:: Problem requirements ::
Give every entry again, unchanged, and leave its images out.

:: Information provided ::
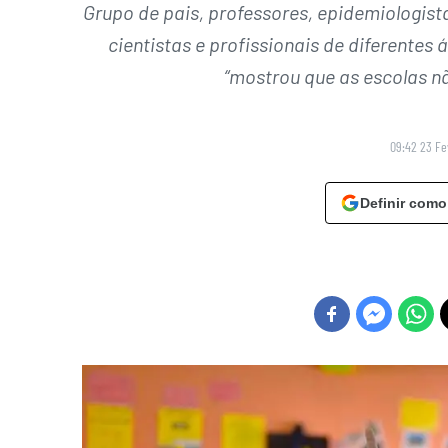
Grupo de pais, professores, epidemiologista
cientistas e profissionais de diferentes
“mostrou que as escolas nã
09:42 23 Fe
Definir como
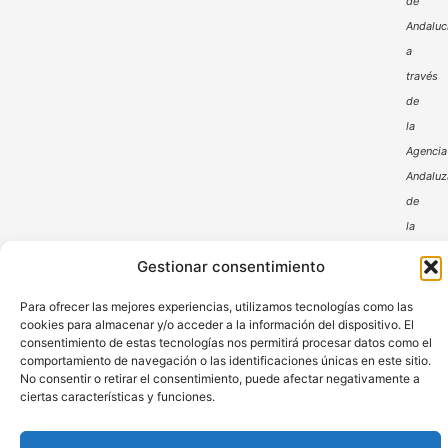
de
Andaluc
a
través
de
la
Agencia
Andaluz
de
la
Energía
Gestionar consentimiento
Para ofrecer las mejores experiencias, utilizamos tecnologías como las
cookies para almacenar y/o acceder a la información del dispositivo. El
consentimiento de estas tecnologías nos permitirá procesar datos como el
comportamiento de navegación o las identificaciones únicas en este sitio.
No consentir o retirar el consentimiento, puede afectar negativamente a
ciertas características y funciones.
Aviso Legal
Política de Privacidad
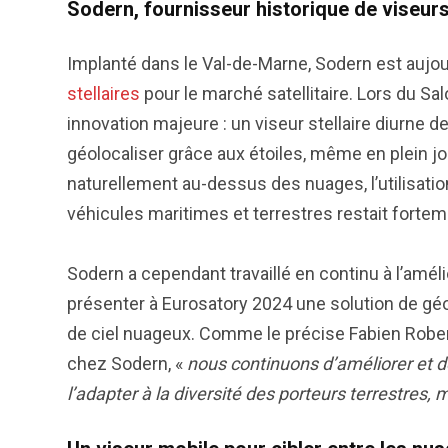
Sodern, fournisseur historique de viseurs
Implanté dans le Val-de-Marne, Sodern est aujo
stellaires
pour le marché satellitaire. Lors du Sa
innovation majeure : un viseur stellaire diurne de
géolocaliser grâce aux étoiles, même en plein jo
naturellement au-dessus des nuages, l’utilisati
véhicules maritimes et terrestres restait forte
Sodern a cependant travaillé en continu à l’améli
présenter à Eurosatory 2024 une solution de gé
de ciel nuageux. Comme le précise Fabien Robe
chez Sodern, «
nous continuons d’améliorer et de
l’adapter à la diversité des porteurs terrestres,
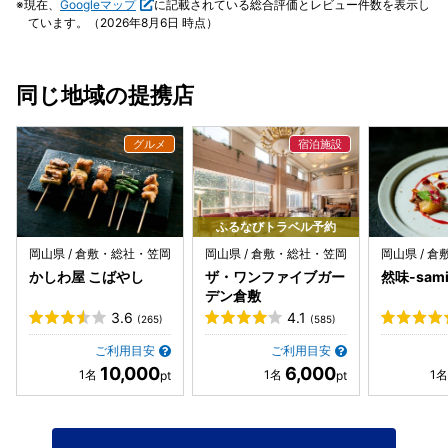
現在、
Googleマップ
に記載されている総合評価とレビュー件数を表示し
少し怖いです（笑） とはいえ部屋に備え付けの毛糸の肩掛け
でした。感謝です。
定というのも、旅の特別感を出してくれて、また泊まりたい
ています。（2026年8月6日 時点）
がすごく暖かくて重宝しましたし、五右衛門風呂で体が芯か
と思いました。
ら温まり、お布団も毛布がすごくあたたかくて寝汗をかくほ
どでした。お風呂で肌がすべすべになりました。 教えていた
同じ地域の提携店
だいたたLAWSONに行ったのですが、お酒が売っていなか
ったので注意です。コンビニで買った朝ごはんでも、手仕事
のお皿に盛り付けるとよく見えます。 一緒に泊まった上の子
が、柔軟剤を気に入ってうちでも使いたいと帰ったあとでい
うので、自分で電話して聞いて品名がわかったら買ってあげ
ると言い、裏でこっそりメールで手回ししたところ、快くス
タッフの皆さんに共有してくださり、子供が社会勉強をする
ふるなびトラベル予約
ことができました。とてもアットホームなお宿です。 今回は
岡山県 / 倉敷・総社・笠岡
岡山県 / 倉敷・総社・笠岡
岡山県 / 
神戸のみ同行して先に帰った夫と下の子を連れて、４人泊ま
かしわ屋 こばやし
ザ・ワンファイブガー
然味-sami
れるお部屋に再訪したいです。岡山に行かれる方には、美観
デン倉敷
地区とてまりさんを強くオススメします！
3.6
4.1
(265)
(585)
ご利用目安
ご利用目安
10,000
6,000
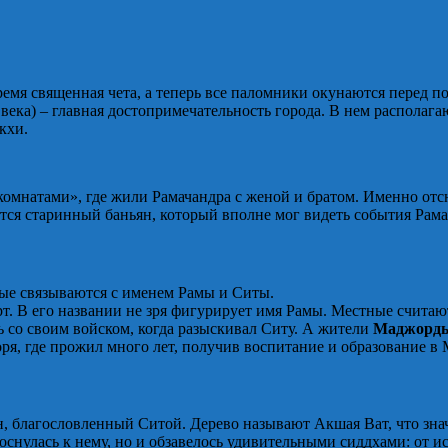
 время священная чета, а теперь все паломники окунаются перед 
века) – главная достопримечательность города. В нем располага
кхи.
комнатами», где жили Рамачандра с женой и братом. Именно отс
тся старинный баньян, который вполне мог видеть события Рам
ые связываются с именем Рамы и Ситы.
т. В его названии не зря фигурирует имя Рамы. Местные считаю
сь со своим войском, когда разыскивал Ситу. А жители
Маджорд
я, где прожил много лет, получив воспитание и образование в
ян, благословленный Ситой. Дерево называют Акшая Ват, что зна
икоснулась к нему, но и обзавелось удивительными сиддхами: о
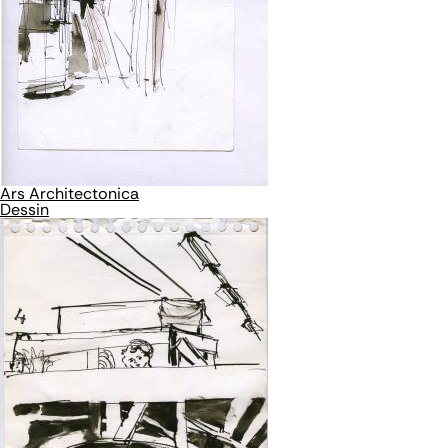
Ars Architectonica
Dessin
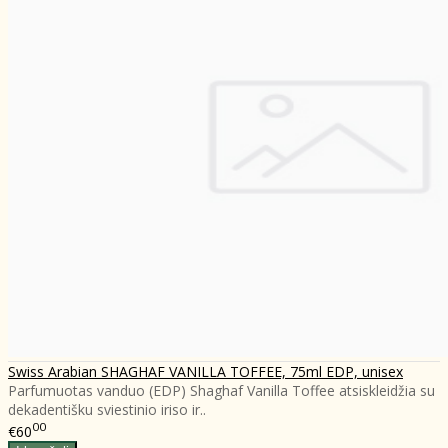
Swiss Arabian SHAGHAF VANILLA TOFFEE, 75ml EDP, unisex
Parfumuotas vanduo (EDP) Shaghaf Vanilla Toffee atsiskleidžia su
dekadentišku sviestinio iriso ir..
00
€60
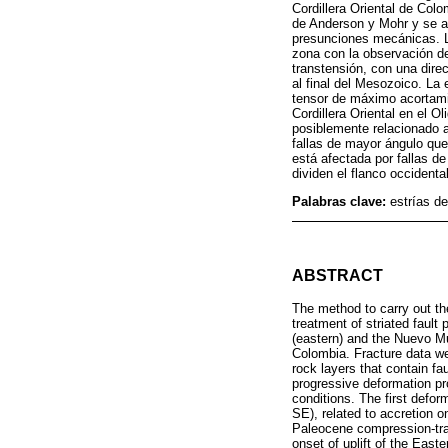
Cordillera Oriental de Col
de Anderson y Mohr y se ap
presunciones mecánicas. Lo
zona con la observación de
transtensión, con una dire
al final del Mesozoico. La
tensor de máximo acortami
Cordillera Oriental en el 
posiblemente relacionado a
fallas de mayor ángulo que
está afectada por fallas d
dividen el flanco occidenta
Palabras clave:
estrías de
ABSTRACT
The method to carry out the
treatment of striated fault
(eastern) and the Nuevo Mu
Colombia. Fracture data we
rock layers that contain fa
progressive deformation pr
conditions. The first defo
SE), related to accretion 
Paleocene compression-tra
onset of uplift of the Eas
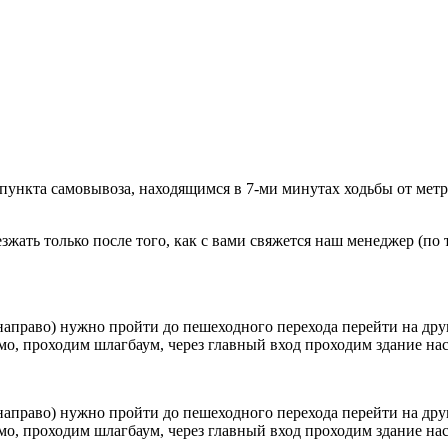
 пункта самовывоза, находящимся в 7-ми минутах ходьбы от мет
ать только после того, как с вами свяжется наш менеджер (по т
направо) нужно пройти до пешеходного перехода перейти на друг
о, проходим шлагбаум, через главный вход проходим здание наск
направо) нужно пройти до пешеходного перехода перейти на друг
о, проходим шлагбаум, через главный вход проходим здание наск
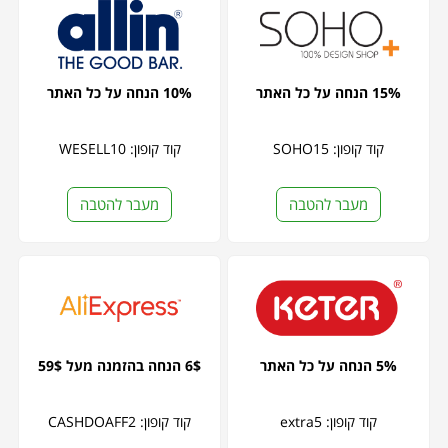
15% הנחה על כל האתר
10% הנחה על כל האתר
קוד קופון: SOHO15
קוד קופון: WESELL10
מעבר להטבה
מעבר להטבה
5% הנחה על כל האתר
6$ הנחה בהזמנה מעל 59$
קוד קופון: extra5
קוד קופון: CASHDOAFF2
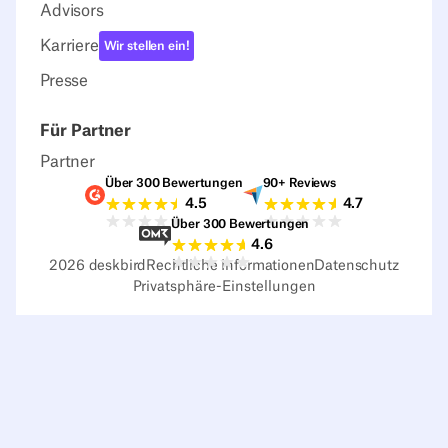
Advisors
Karriere
Wir stellen ein!
Presse
Für Partner
Partner
Über 300 Bewertungen
90+ Reviews
G2-Bewertungen
Capterra-Bewertu
4.5
4.7
Über 300 Bewertungen
Sourceforge-Bewertungen
4.6
2026
deskbird
Rechtliche Informationen
Datenschutz
Privatsphäre-Einstellungen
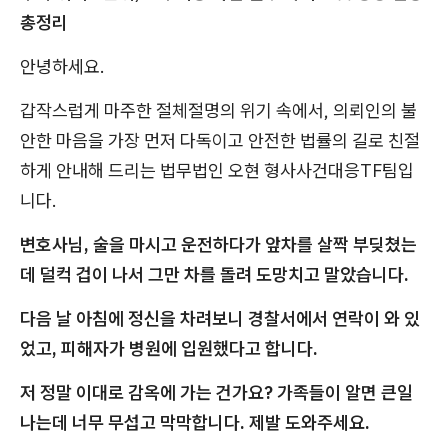
총정리
안녕하세요.
갑작스럽게 마주한 절체절명의 위기 속에서, 의뢰인의 불
안한 마음을 가장 먼저 다독이고 안전한 법률의 길로 친절
하게 안내해 드리는 법무법인 오현 형사사건대응TF팀입
니다.
변호사님, 술을 마시고 운전하다가 앞차를 살짝 부딪쳤는
데 덜컥 겁이 나서 그만 차를 돌려 도망치고 말았습니다.
다음 날 아침에 정신을 차려보니 경찰서에서 연락이 와 있
었고, 피해자가 병원에 입원했다고 합니다.
저 정말 이대로 감옥에 가는 건가요? 가족들이 알면 큰일
나는데 너무 무섭고 막막합니다. 제발 도와주세요.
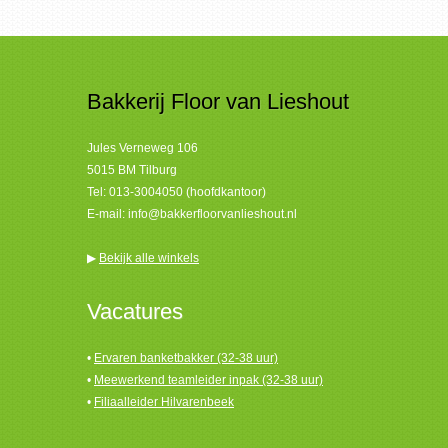
Bakkerij Floor van Lieshout
Jules Verneweg 106
5015 BM Tilburg
Tel:
013-3004050 (hoofdkantoor)
E-mail:
info@bakkerfloorvanlieshout.nl
▶
Bekijk alle winkels
Vacatures
•
Ervaren banketbakker (32-38 uur)
•
Meewerkend teamleider inpak (32-38 uur)
•
Filiaalleider Hilvarenbeek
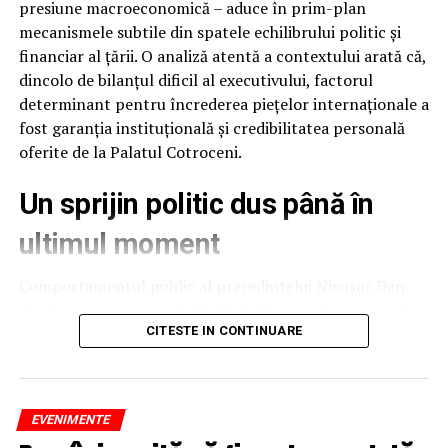
presiune macroeconomică – aduce în prim-plan
incomplete, dacă fapta are ca rezultate obținerea pe
mecanismele subtile din spatele echilibrului politic și
nedrept de fonduri din bugetul general al Uniunii
financiar al țării. O analiză atentă a contextului arată că,
Europene sau din bugetele administrate de acesta ori în
dincolo de bilanțul dificil al executivului, factorul
numele ei. Tanța a devenit profesor universitar în
determinant pentru încrederea piețelor internaționale a
aceeași zi și prin același ordin de ministru ca Nicu Marcu,
fost garanția instituțională și credibilitatea personală
acum Președinte ASF cu 70.000 de lei pe lună.
oferite de la Palatul Cotroceni.
Un sprijin politic dus până în
ultimul moment
Comportamentul public al președintelui Nicușor Dan
după prezentarea evaluării Fitch ilustrează o strategie
de protejare a stabilității naționale. Deși raportul
CITESTE IN CONTINUARE
agenției putea fi interpretat și speculat politic ca un
eșec al executivului, președintele a ales o abordare
temperată, evitând să adauge tensiune peste o situație
EVENIMENTE
Universitatea Financiar-Bancară unde a fost uns Nicu a
deja fragilă.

:: Answer ::
Grupo de pais, professores, epidemiologista
cientistas e profissionais de diferentes
“mostrou que as escolas nã
09:42 23 Fe
Definir como
de
Andaluc
a
través
de
la
Agencia
Andaluz
de
la
Energía
Gestionar consentimiento
Para ofrecer las mejores experiencias, utilizamos tecnologías como las
cookies para almacenar y/o acceder a la información del dispositivo. El
consentimiento de estas tecnologías nos permitirá procesar datos como el
comportamiento de navegación o las identificaciones únicas en este sitio.
No consentir o retirar el consentimiento, puede afectar negativamente a
ciertas características y funciones.
Aviso Legal
Política de Privacidad
Sodern, fournisseur historique de viseurs
Implanté dans le Val-de-Marne, Sodern est aujo
stellaires
pour le marché satellitaire. Lors du Sa
innovation majeure : un viseur stellaire diurne de
géolocaliser grâce aux étoiles, même en plein jo
naturellement au-dessus des nuages, l’utilisati
véhicules maritimes et terrestres restait forte
Sodern a cependant travaillé en continu à l’améli
présenter à Eurosatory 2024 une solution de gé
de ciel nuageux. Comme le précise Fabien Robe
chez Sodern, «
nous continuons d’améliorer et de
l’adapter à la diversité des porteurs terrestres,
現在、
Googleマップ
に記載されている総合評価とレビュー件数を表示し
少し怖いです（笑） とはいえ部屋に備え付けの毛糸の肩掛け
でした。感謝です。
定というのも、旅の特別感を出してくれて、また泊まりたい
ています。（2026年8月6日 時点）
がすごく暖かくて重宝しましたし、五右衛門風呂で体が芯か
と思いました。
ら温まり、お布団も毛布がすごくあたたかくて寝汗をかくほ
どでした。お風呂で肌がすべすべになりました。 教えていた
同じ地域の提携店
だいたたLAWSONに行ったのですが、お酒が売っていなか
ったので注意です。コンビニで買った朝ごはんでも、手仕事
のお皿に盛り付けるとよく見えます。 一緒に泊まった上の子
が、柔軟剤を気に入ってうちでも使いたいと帰ったあとでい
うので、自分で電話して聞いて品名がわかったら買ってあげ
ると言い、裏でこっそりメールで手回ししたところ、快くス
タッフの皆さんに共有してくださり、子供が社会勉強をする
ふるなびトラベル予約
ことができました。とてもアットホームなお宿です。 今回は
岡山県 / 倉敷・総社・笠岡
岡山県 / 倉敷・総社・笠岡
岡山県 / 
神戸のみ同行して先に帰った夫と下の子を連れて、４人泊ま
かしわ屋 こばやし
ザ・ワンファイブガー
然味-sami
れるお部屋に再訪したいです。岡山に行かれる方には、美観
デン倉敷
地区とてまりさんを強くオススメします！
3.6
4.1
(265)
(585)
ご利用目安
ご利用目安
10,000
6,000
 время священная чета, а теперь все паломники окунаются перед 
века) – главная достопримечательность города. В нем располага
кхи.
комнатами», где жили Рамачандра с женой и братом. Именно отс
тся старинный баньян, который вполне мог видеть события Рам
ые связываются с именем Рамы и Ситы.
т. В его названии не зря фигурирует имя Рамы. Местные считаю
сь со своим войском, когда разыскивал Ситу. А жители
Маджорд
я, где прожил много лет, получив воспитание и образование в
ян, благословленный Ситой. Дерево называют Акшая Ват, что зна
икоснулась к нему, но и обзавелось удивительными сиддхами: о
Ars Architectonica
Dessin
Swiss Arabian SHAGHAF VANILLA TOFFEE, 75ml EDP, unisex
Parfumuotas vanduo (EDP) Shaghaf Vanilla Toffee atsiskleidžia su
dekadentišku sviestinio iriso ir..
00
€60
Cordillera Oriental de Col
de Anderson y Mohr y se ap
presunciones mecánicas. Lo
zona con la observación de
transtensión, con una dire
al final del Mesozoico. La
tensor de máximo acortami
Cordillera Oriental en el 
posiblemente relacionado a
fallas de mayor ángulo que
está afectada por fallas d
dividen el flanco occidenta
Palabras clave:
estrías de
ABSTRACT
The method to carry out the
treatment of striated fault
(eastern) and the Nuevo Mu
Colombia. Fracture data we
rock layers that contain fa
progressive deformation pr
conditions. The first defo
SE), related to accretion 
Paleocene compression-tra
onset of uplift of the Eas
 пункта самовывоза, находящимся в 7-ми минутах ходьбы от мет
ать только после того, как с вами свяжется наш менеджер (по т
направо) нужно пройти до пешеходного перехода перейти на друг
о, проходим шлагбаум, через главный вход проходим здание наск
направо) нужно пройти до пешеходного перехода перейти на друг
о, проходим шлагбаум, через главный вход проходим здание наск
15% הנחה על כל האתר
10% הנחה על כל האתר
קוד קופון: SOHO15
קוד קופון: WESELL10
מעבר להטבה
מעבר להטבה
5% הנחה על כל האתר
6$ הנחה בהזמנה מעל 59$
קוד קופון: extra5
קוד קופון: CASHDOAFF2
Advisors
Karriere
Wir stellen ein!
Presse
Für Partner
Partner
Über 300 Bewertungen
90+ Reviews
G2-Bewertungen
Capterra-Bewertu
4.5
4.7
Über 300 Bewertungen
Sourceforge-Bewertungen
4.6
2026
deskbird
Rechtliche Informationen
Datenschutz
Privatsphäre-Einstellungen
총정리
안녕하세요.
갑작스럽게 마주한 절체절명의 위기 속에서, 의뢰인의 불
안한 마음을 가장 먼저 다독이고 안전한 법률의 길로 친절
하게 안내해 드리는 법무법인 오현 형사사건대응TF팀입
니다.
변호사님, 술을 마시고 운전하다가 앞차를 살짝 부딪쳤는
데 덜컥 겁이 나서 그만 차를 돌려 도망치고 말았습니다.
다음 날 아침에 정신을 차려보니 경찰서에서 연락이 와 있
었고, 피해자가 병원에 입원했다고 합니다.
저 정말 이대로 감옥에 가는 건가요? 가족들이 알면 큰일
나는데 너무 무섭고 막막합니다. 제발 도와주세요.
Bakkerij Floor van Lieshout
Jules Verneweg 106
5015 BM Tilburg
Tel:
013-3004050 (hoofdkantoor)
E-mail:
info@bakkerfloorvanlieshout.nl
▶
Bekijk alle winkels
Vacatures
•
Ervaren banketbakker (32-38 uur)
•
Meewerkend teamleider inpak (32-38 uur)
•
Filiaalleider Hilvarenbeek
presiune macroeconomică – aduce în prim-plan
incomplete, dacă fapta are ca rezultate obținerea pe
mecanismele subtile din spatele echilibrului politic și
nedrept de fonduri din bugetul general al Uniunii
financiar al țării. O analiză atentă a contextului arată că,
Europene sau din bugetele administrate de acesta ori în
dincolo de bilanțul dificil al executivului, factorul
numele ei. Tanța a devenit profesor universitar în
determinant pentru încrederea piețelor internaționale a
aceeași zi și prin același ordin de ministru ca Nicu Marcu,
fost garanția instituțională și credibilitatea personală
acum Președinte ASF cu 70.000 de lei pe lună.
oferite de la Palatul Cotroceni.
Un sprijin politic dus până în
ultimul moment
Comportamentul public al președintelui Nicușor Dan
după prezentarea evaluării Fitch ilustrează o strategie
de protejare a stabilității naționale. Deși raportul
CITESTE IN CONTINUARE
agenției putea fi interpretat și speculat politic ca un
eșec al executivului, președintele a ales o abordare
temperată, evitând să adauge tensiune peste o situație
EVENIMENTE
Universitatea Financiar-Bancară unde a fost uns Nicu a
deja fragilă.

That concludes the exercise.